Vor allem vor diesem Hintergrund erschien die Verpflichtung von Thomas Tuchel im letzten Sommer sinnvoll und logisch: Eine qualitativ gute Mannschaft würde um zwei, drei Neuzugänge ergänzt, und dann würde Thomas Tuchel das tun, was ihn auch in Mainz auszeichnete: Von Spiel zu Spiel die Mannschaft der zu erwartenden Spielweise des Gegners anzupassen, also im Wochentakt Veränderungen sowohl in der Struktur als auch personell vorzunehmen.
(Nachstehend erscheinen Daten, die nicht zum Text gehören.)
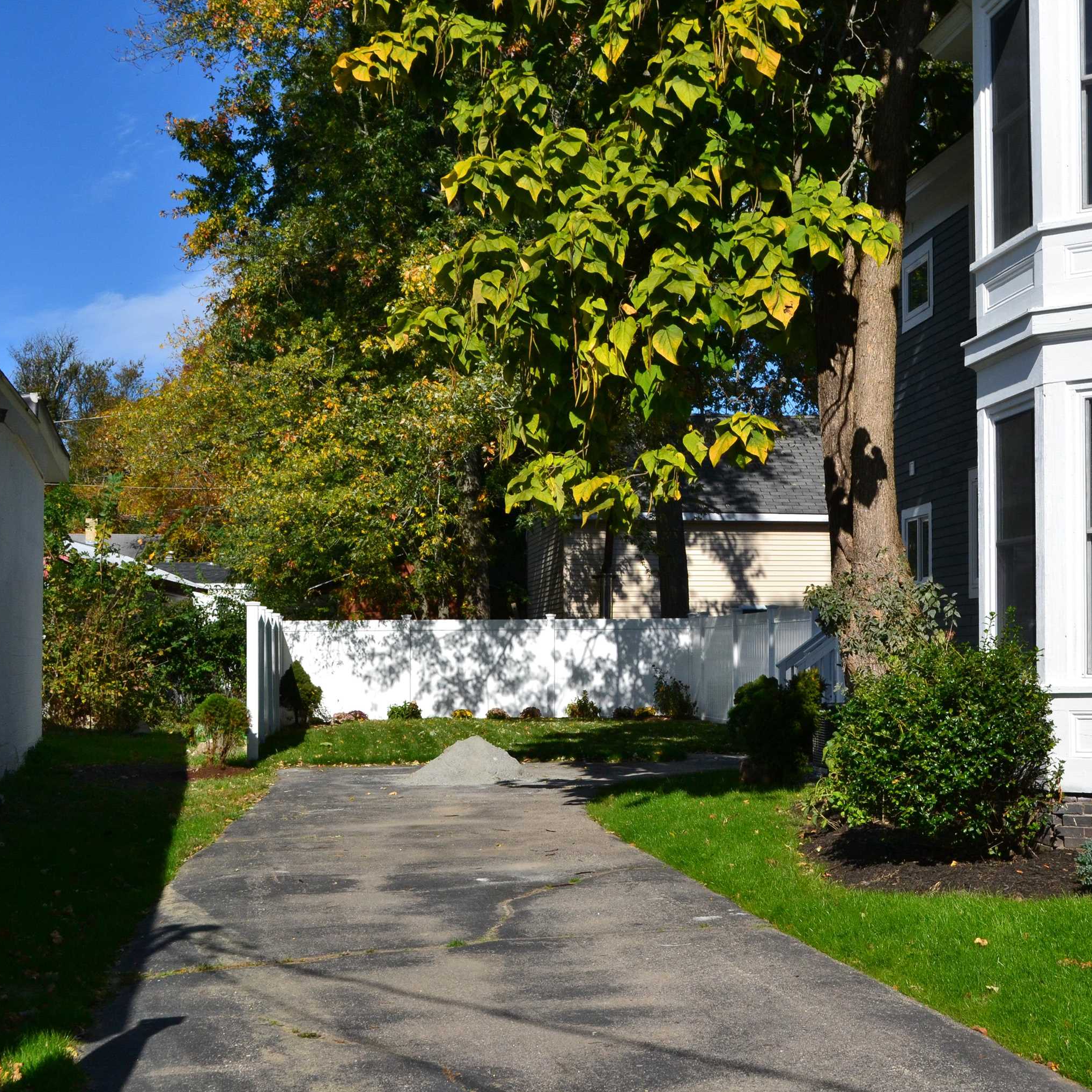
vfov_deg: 34.0
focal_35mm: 50
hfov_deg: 33.5
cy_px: 546
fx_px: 1785
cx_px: 781
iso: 320
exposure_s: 1/500
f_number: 11
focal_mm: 26
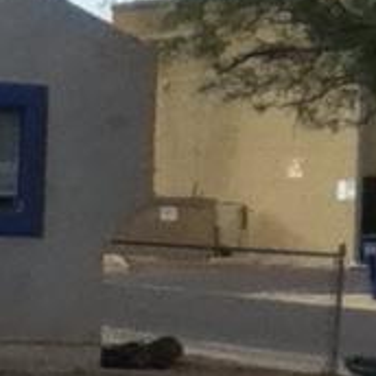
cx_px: -39
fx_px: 1942
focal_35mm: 158
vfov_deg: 11.1
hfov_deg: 10.9
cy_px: 195
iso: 80
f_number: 2.4
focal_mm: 3.85
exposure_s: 1/344
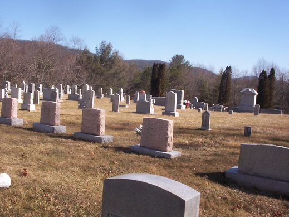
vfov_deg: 35.9
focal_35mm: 40
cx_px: 143
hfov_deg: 46.8
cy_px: 107
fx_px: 334
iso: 100
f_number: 8
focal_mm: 6
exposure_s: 1/180
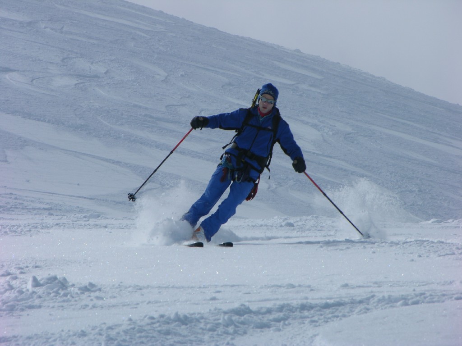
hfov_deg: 7.1
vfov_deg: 5.3
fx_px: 3737
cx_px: 231
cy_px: 173
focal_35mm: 280
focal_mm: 71.2
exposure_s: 1/530
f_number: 7.4
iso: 50
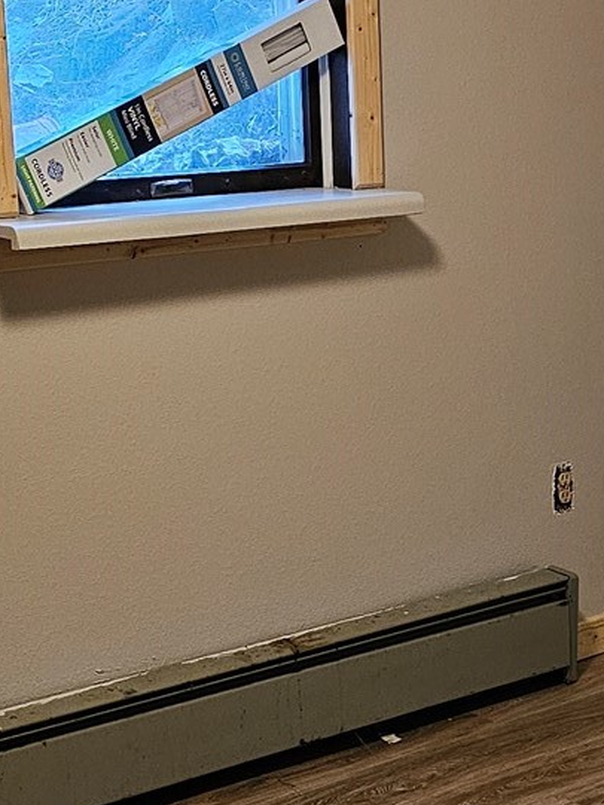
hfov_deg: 16.8
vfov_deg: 22.5
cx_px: 542
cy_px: 417
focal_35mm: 87
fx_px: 2023
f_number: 1.7
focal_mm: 6.3
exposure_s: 1/40
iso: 500
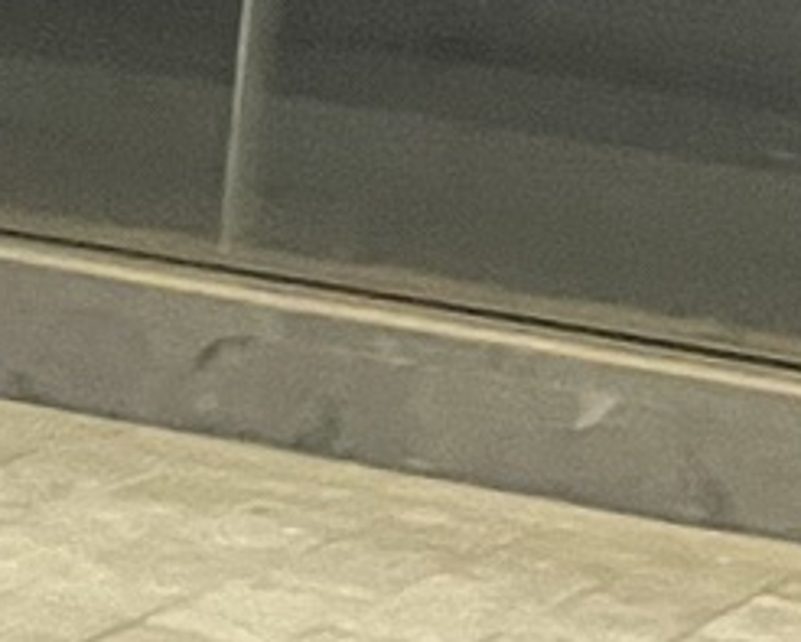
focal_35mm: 206
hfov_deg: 9.3
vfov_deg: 7.1
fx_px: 4885
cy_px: -919
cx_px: 55
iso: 640
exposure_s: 1/25
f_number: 1.6
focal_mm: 4.2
Wie wir alle wissen, ist dann genau das Gegenteil passiert. Ausgehend von der Stammelf unter Jürgen Klopp wurden in der Sommerpause leichte Veränderungen an der Struktur vorgenommen, um nicht nur gegen den Ball agieren, sondern auch mit Ballbesitz erfolgreich spielen zu können, und dann wurde quasi im Kloppschen Sinne eiskalt immer mit (gefühlt) derselben Elf begonnen. Grundformation war ein 4-1-2-3, in dem (von Roman Bürki mal abgesehen) als einziger Neuzugang Julian Weigl im defensiven Mittelfeld gesetzt war. Ansonsten blieb die Grundachse Hummels-Gündogan-Mkhitaryan-Aubameyang von Woche zu Woche bestehen, mit leichten Veränderungen je nach "Belastungssteuerung".
Was für mich im letzten Herbst überraschend war, war rückblickend natürlich sehr intelligent: Wer das Glück hat, einen qualitativ hochwertigen Kader mit einer eingespielten Struktur übernehmen zu dürfen, der krempelt nicht unnötig in den wenigen Wochen der Sommerpause alles um. Stattdessen entwickelt man die Spielweise behutsam weiter und löst zunächst das dringendste Problem, nämlich dass uns offensiv gegen halbwegs gut stehende Gegner jahrelang meist wenig einfiel. Danach erst erarbeitet man im Laufe der Zeit jene Variabilität, die man mittlerweise wohl braucht, wenn man national und international mit ganz verschiedenen Gegnern konfrontiert ist.
Es fällt nicht schwer, sich vorzustellen, dass sich diese Entwicklung in der nächsten Saison weiter fortsetzen wird: Auch wenn der Verlust von Hummels, Gündogan und Mkhitaryan sportlich schwer wiegt und so sicher nicht kompensiert werden konnte, wurde die Mannschaft quantitativ deutlich verstärkt. Selbst wenn man von potentiellen Wechselkandidaten absieht (und die Nebengeräusche bei so manchem Transfer außer Acht lässt), steht dem Trainerteam ein Kader von bis zu 25 hochtalentierten Spieler zur Verfügung, von denen keiner so heraussticht wie die drei gewechselten Spieler, der aber auch eben keiner Struktur bedarf, die um ein paar spezielle Spieler herum gebaut werden muss. Das sind beste Voraussetzungen, um mit einem Jahr Verzögerung den "echten" Thomas Tuchel in Dortmund wirken zu sehen, denn der Vergleich zu Mainz 05 von 2010 drängt sich förmlich auf. So schwierig die sportliche Situation auch ist: Wir haben vermutlich den bestmöglichen Trainer unter Vertrag, um aus viel Talent und wenig Korsettstangen ein erfolgreiches Team zu formen. Lässt man sich auf diesen Weg ein und hat Lust auf diesen neuen BVB, kann es eine geile Saison werden. Spannend anzusehen wird sie allemal.